> [EXERCISE AIM]: Each line that includes the word "recibir" should be copied from the records.

> [DATA IN THIS EXERCISE]:
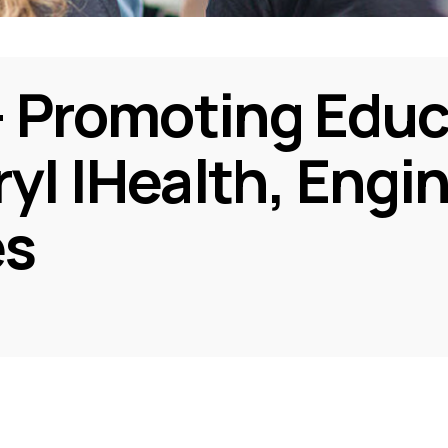
Promoting Educ
ry| |Health, Engi
es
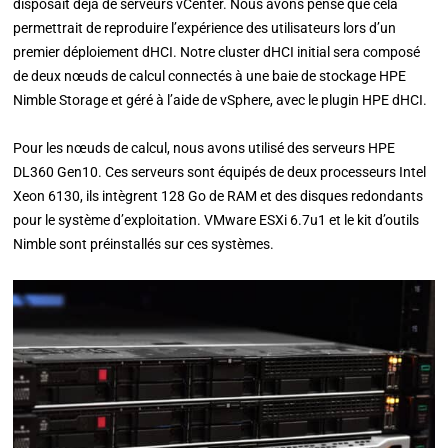
disposait déjà de serveurs vCenter. Nous avons pensé que cela
permettrait de reproduire l’expérience des utilisateurs lors d’un
premier déploiement dHCI. Notre cluster dHCI initial sera composé
de deux nœuds de calcul connectés à une baie de stockage HPE
Nimble Storage et géré à l’aide de vSphere, avec le plugin HPE dHCI.
Pour les nœuds de calcul, nous avons utilisé des serveurs HPE
DL360 Gen10. Ces serveurs sont équipés de deux processeurs Intel
Xeon 6130, ils intègrent 128 Go de RAM et des disques redondants
pour le système d’exploitation. VMware ESXi 6.7u1 et le kit d’outils
Nimble sont préinstallés sur ces systèmes.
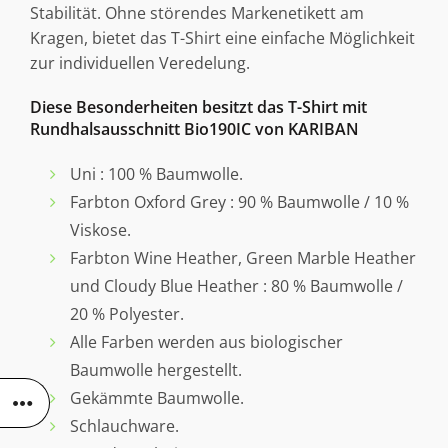
Stabilität. Ohne störendes Markenetikett am
Kragen, bietet das T-Shirt eine einfache Möglichkeit
zur individuellen Veredelung.
Diese Besonderheiten besitzt das T-Shirt mit
Rundhalsausschnitt Bio190IC von KARIBAN
Uni : 100 % Baumwolle.
Farbton Oxford Grey : 90 % Baumwolle / 10 %
Viskose.
Farbton Wine Heather, Green Marble Heather
und Cloudy Blue Heather : 80 % Baumwolle /
20 % Polyester.
Alle Farben werden aus biologischer
Baumwolle hergestellt.
Gekämmte Baumwolle.
Schlauchware.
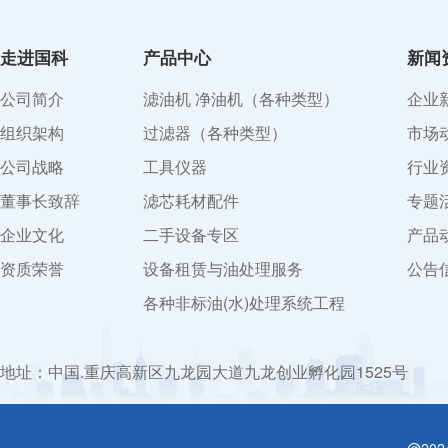
走进国科
产品中心
新闻
公司简介
滤油机 净油机（各种类型）
企业
组织架构
过滤器（各种类型）
市场
公司战略
工具仪器
行业
董事长致辞
滤芯耗材配件
专题
企业文化
二手设备专区
产品
资质荣誉
设备租赁与油处理服务
公告
各种非标油(水)处理系统工程
地址：中国.重庆高新区九龙园大道九龙创业孵化园1525号
@20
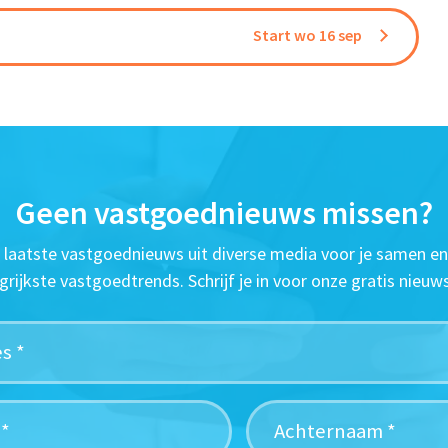
Start wo 16 sep
Geen vastgoednieuws missen?
t laatste vastgoednieuws uit diverse media voor je samen en
grijkste vastgoedtrends. Schrijf je in voor onze gratis nieuws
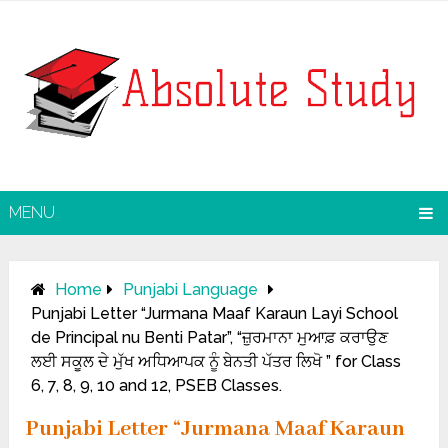
MENU
Home
Punjabi Language
Punjabi Letter “Jurmana Maaf Karaun Layi School
de Principal nu Benti Patar”, “ਜ਼ੁਰਮਾਨਾ ਮੁਆਫ਼ ਕਰਾਉਣ
ਲਈ ਸਕੂਲ ਦੇ ਮੁੱਖ ਅਧਿਆਪਕ ਨੂੰ ਬੇਨਤੀ ਪੱਤਰ ਲਿਖੋ ” for Class
6, 7, 8, 9, 10 and 12, PSEB Classes.
Punjabi Letter “Jurmana Maaf Karaun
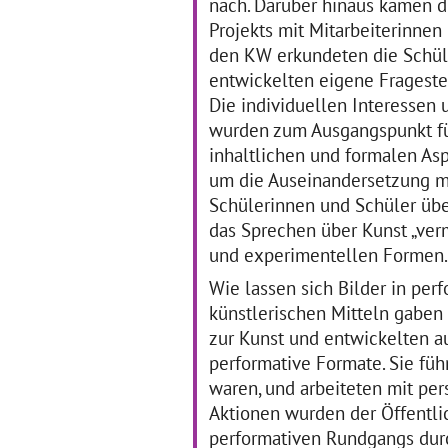
nach. Darüber hinaus kamen 
Projekts mit Mitarbeiterinnen
den KW erkundeten die Schül
Theaterprojekt 2019,
D
entwickelten eigene Frageste
7. Jhg: Tree Pennies in
Detroid
Die individuellen Interessen 
wurden zum Ausgangspunkt fü
01
Tree Pennies in Detroid, 2019 ©
inhaltlichen und formalen As
sideviews e.V.
„Di
04.01.2019–30.10.2019
um die Auseinandersetzung mi
„Ta
Au
Schülerinnen und Schüler übe
TREE PENNIES IN DETROID
Er
Detroit, eine Stadt, die
das Sprechen über Kunst „verm
vo
weithin bekannt ist für den
und experimentellen Formen.
en
Aufstieg und Fall einer
Kü
Autoindustrie. Die
Wie lassen sich Bilder in perf
und
Konsequenzen: Arbeitslosigkeit,
Kol
künstlerischen Mitteln gabe
wohlhabender
… mehr
zur Kunst und entwickelten 
performative Formate. Sie füh
waren, und arbeiteten mit per
Aktionen wurden der Öffentl
performativen Rundgangs durch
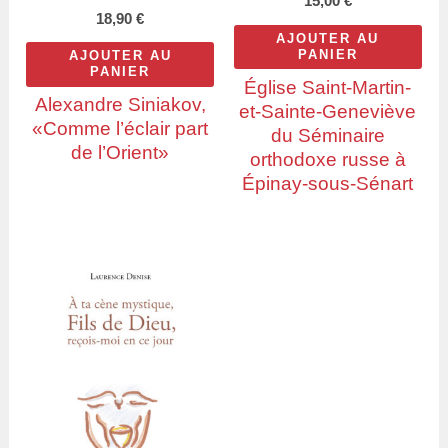
15,00
€
18,90
€
AJOUTER AU
PANIER
AJOUTER AU
PANIER
Église Saint-Martin-
Alexandre Siniakov,
et-Sainte-Geneviève
«Comme l’éclair part
du Séminaire
de l’Orient»
orthodoxe russe à
Épinay-sous-Sénart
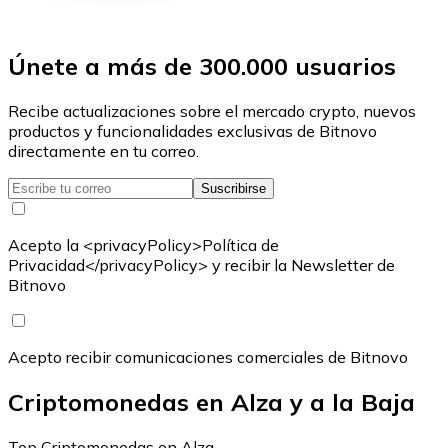
Únete a más de 300.000 usuarios
Recibe actualizaciones sobre el mercado crypto, nuevos
productos y funcionalidades exclusivas de Bitnovo
directamente en tu correo.
Suscribirse
Acepto la <privacyPolicy>Política de
Privacidad</privacyPolicy> y recibir la Newsletter de
Bitnovo
Acepto recibir comunicaciones comerciales de Bitnovo
Criptomonedas en Alza y a la Baja
Top Criptomonedas en Alza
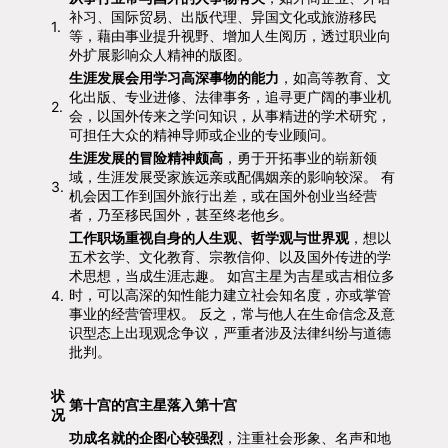
补习、国际贸易、出版代理、异国文化或旅游移民
1.
等，藉由事业提升视野、增加人生阅历，透过职业向
外扩展影响众人精神的版图。
生涯发展会用学习高深事物的能力
，如高等教育、文
化出版、专业进修、法律事务，追寻更广阔的事业机
2.
会，以国外传来之学问知识，从事精进的学术研究，
可担任大众的精神导师或企业的专业顾问。
生涯发展的冒险精神颇高
，勇于开拓事业的崭新领
域，生涯发展受家族远亲或配偶姻亲的影响较深。 有
3.
机会因工作到国外旅行出差，或在国外创业当经营
者，乃至移民国外，甚至终老他乡。
工作职场重视自身的人生观、哲学观与世界观
，想以
五术玄学、文化教育、宗教信仰、以及国外传进的学
术思想，当成生涯志趣。 如宫主星为吉星或吉相位多
时，可以高深的知性能力建立社会知名度，亦或掌管
4.
事业的经营管理权。 反之，常与他人在生命信念及意
识型态上出现观念争议，严重者涉及法律纠纷与道德
批判。
状
第十宫的宫主星落入第十宫
况
功成名就的企图心较强烈
，注重社会形象、名声和地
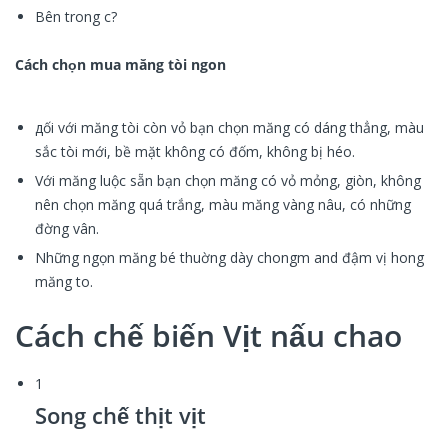
Bên trong c?
Cách chọn mua măng tòi ngon
дối với măng tòi còn vỏ bạn chọn măng có dáng thẳng, màu
sắc tòi mới, bề mặt không có đốm, không bị héo.
Với măng luộc sẵn bạn chọn măng có vỏ mỏng, giòn, không
nên chọn măng quá trắng, màu măng vàng nâu, có những
đờng vân.
Những ngọn măng bé thuờng dày chongm and đậm vị hong
măng to.
Cách chế biến Vịt nấu chao
1
Song chế thịt vịt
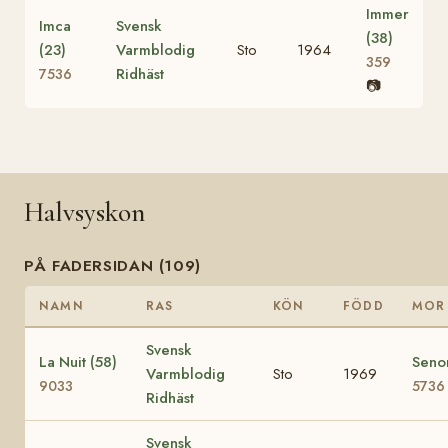
Immer
Imca
Svensk
(38)
(23)
Varmblodig
Sto
1964
359
Ridhäst
7536
📷
Halvsyskon
PÅ FADERSIDAN (109)
NAMN
RAS
KÖN
FÖDD
MOR
Svensk
La Nuit (58)
Senor
Varmblodig
Sto
1969
9033
5736
Ridhäst
Svensk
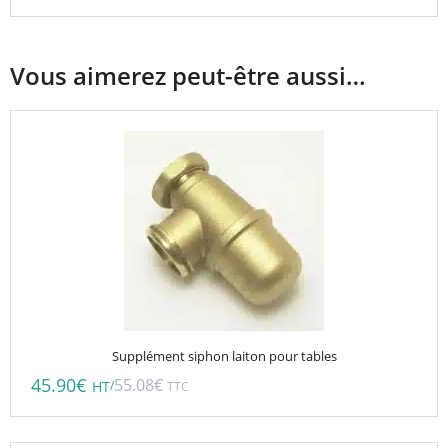
Vous aimerez peut-être aussi…
Supplément siphon laiton pour tables
45.90
€
55.08
€
/
HT
TTC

> [ANSWER SECTION]:
Privacidad</privacyPolicy> y recibir la Newsletter de
Acepto recibir comunicaciones comerciales de Bitnovo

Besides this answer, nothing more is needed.